* _Task description_:
When you write out the listing below, keep each word exactly as it stands and drop the pictures.

________________________________________

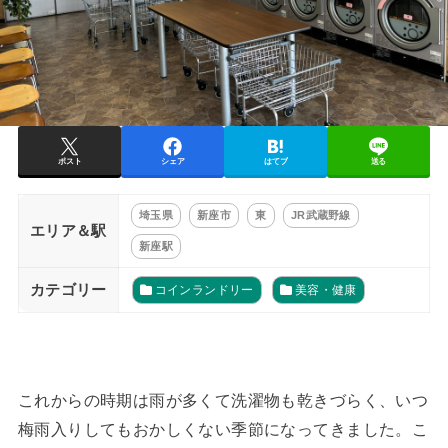
ポスト
シェア
はてブ
送る
埼玉県
新座市
東
JR武蔵野線
エリア＆駅
新座駅
カテゴリー
コインランドリー
美容・健康
これからの時期は雨が多くて洗濯物も乾きづらく、いつ
梅雨入りしてもおかしくない季節になってきました。こ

________________________________________

* _Solution to this exercise_:
ポスト
シェア
はてブ
送る
埼玉県
新座市
東
JR武蔵野線
エリア＆駅
新座駅
カテゴリー
コインランドリー
美容・健康
これからの時期は雨が多くて洗濯物も乾きづらく、いつ
梅雨入りしてもおかしくない季節になってきました。こ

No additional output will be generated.